#### DATA FOR THIS EXERCISE ####

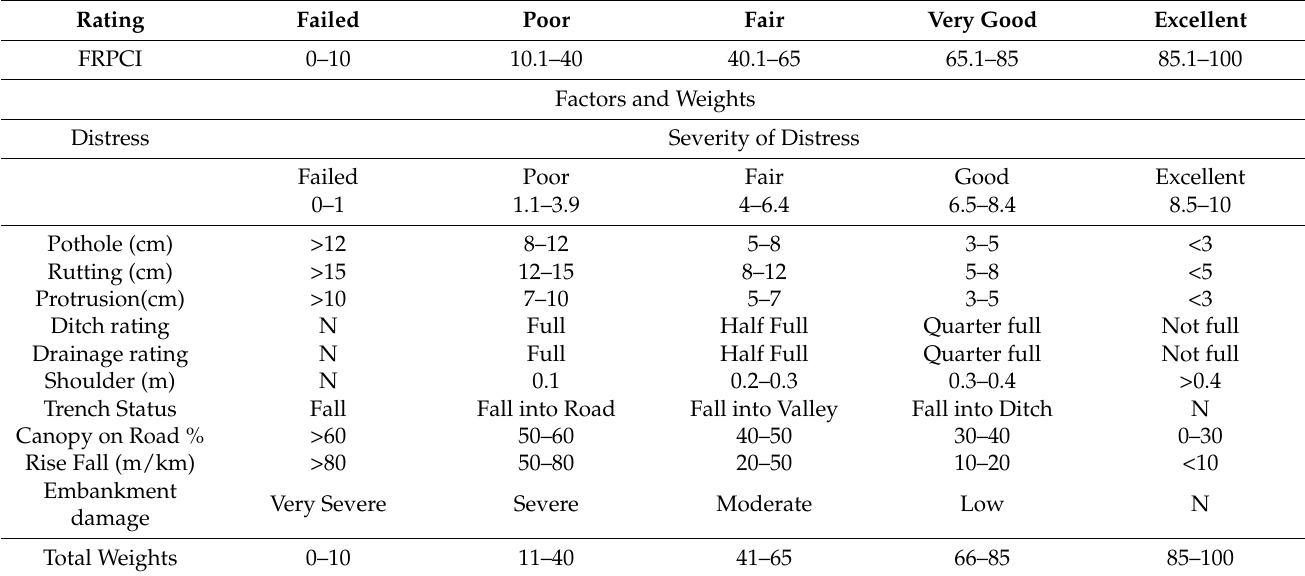
Table 2. Forest Road Pavement Condition Index Calculating.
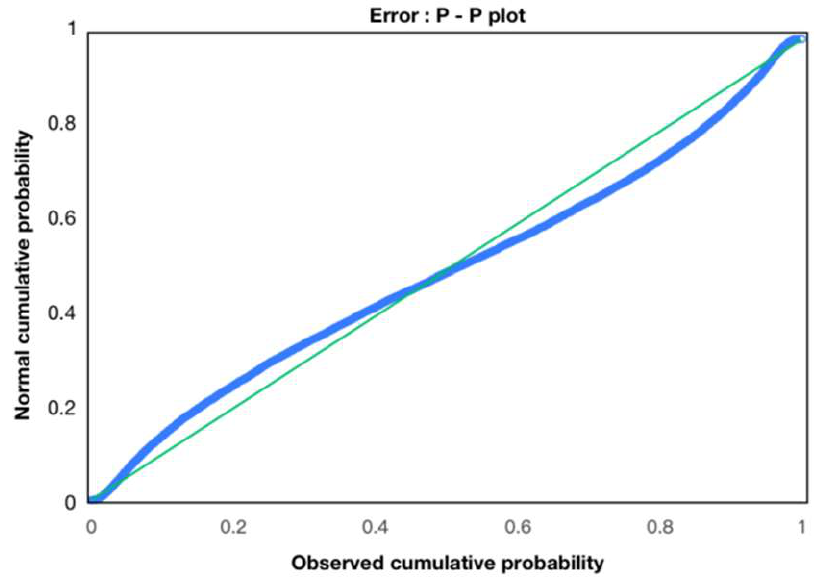
Figure 15. Histogram of normality test.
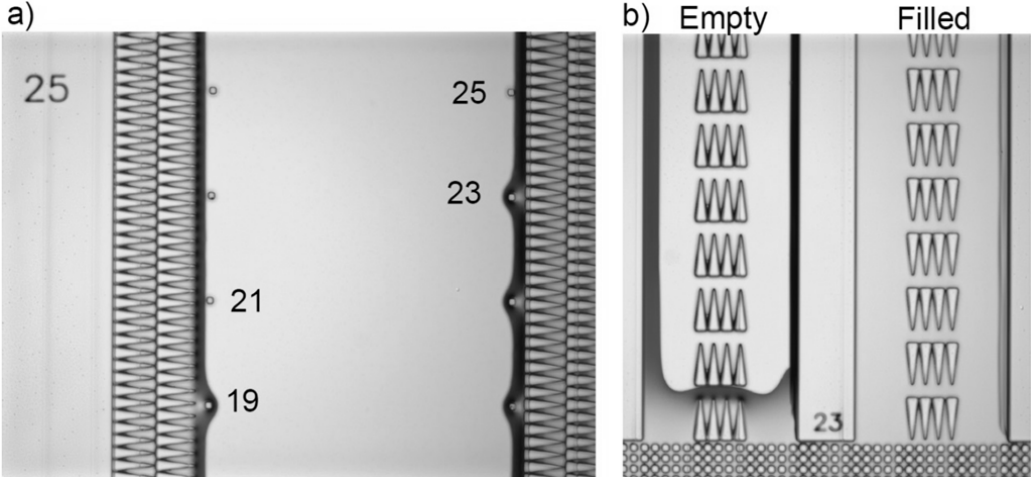
Figure 7. Directional wetting test of ORMOCOMP ® microstructures. ( a ) Reach measurement of the liquid meniscus from the tips and bases of the triangles. The reach from bases is 24 ± 1 μm ( right side) while the reach from the tips is 20 ± 1 μm ( left side); ( b ) Directional wetting is achieved by spacing the pillars 20–24 μm apart. The spacing presented here is 23 µm and the channel on the right is completely filled. In contrast the channel on the left has only filled at the corners and the first pillar row which is in contact with the reservoir while the main channel remains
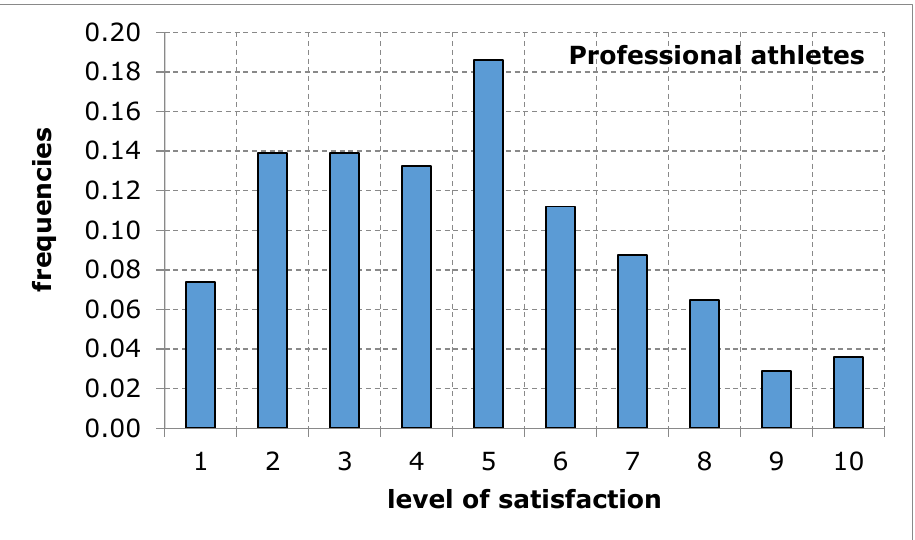
Figure 10. Use of a sports and recreation facility for competitive sport purposes, in the opinion of service recipients (professional athletes). Source: own work.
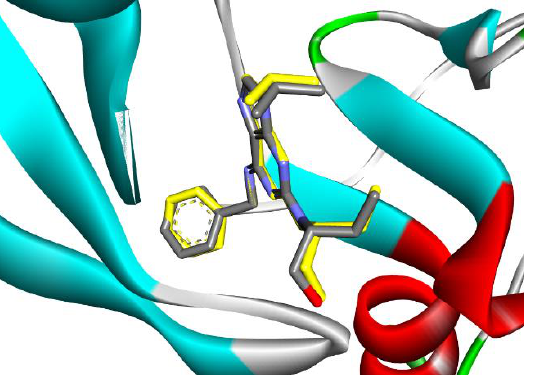
Figure 6. The superposition of cocrystal ligand (Roscovitine) with its docked pose showed an appreciable RMSD of 0.48 Å. Table 7. Types of interactions of tritriacontane, limonene, and 13,17-dimethyltritriacontane within CKD-2 and HAV 3C protease active site.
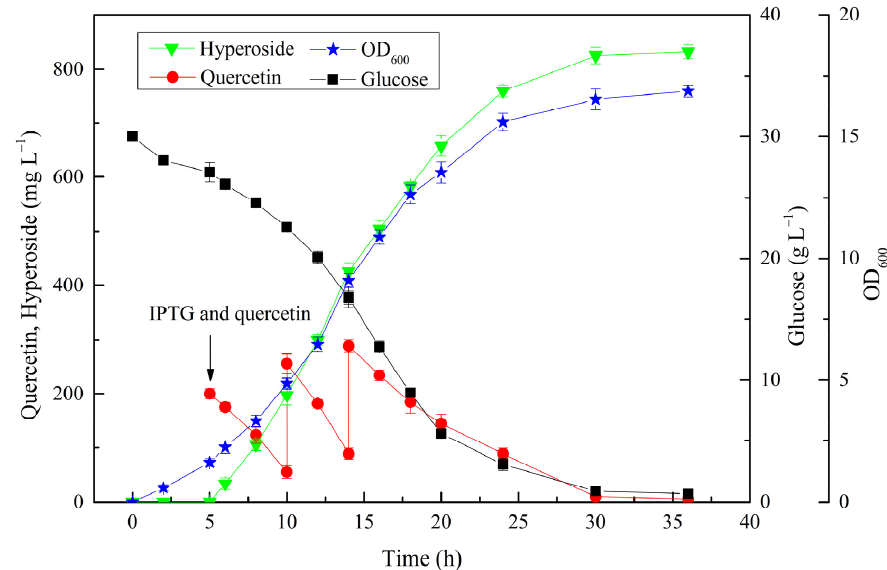
Figure 7. Hyperoside production by substrate-fed batch fermentation.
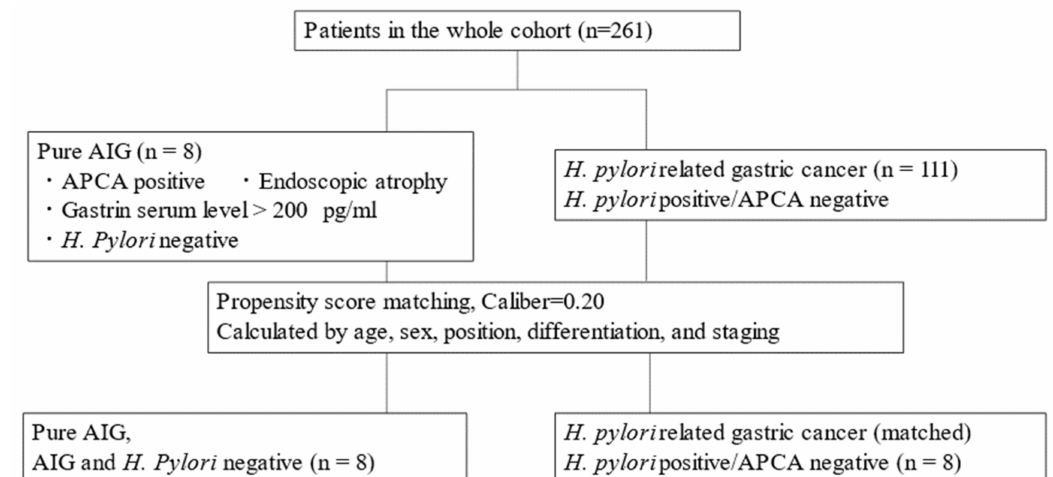
Figure 1. Patient selection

####

§ DIRECTIONS FOR THIS TASK
Anywhere the listing shows the word "Table", copy the full line.

§ RESPONSE
Table 2. Forest Road Pavement Condition Index Calculating.
Figure 6. The superposition of cocrystal ligand (Roscovitine) with its docked pose showed an appreciable RMSD of 0.48 Å. Table 7. Types of interactions of tritriacontane, limonene, and 13,17-dimethyltritriacontane within CKD-2 and HAV 3C protease active site.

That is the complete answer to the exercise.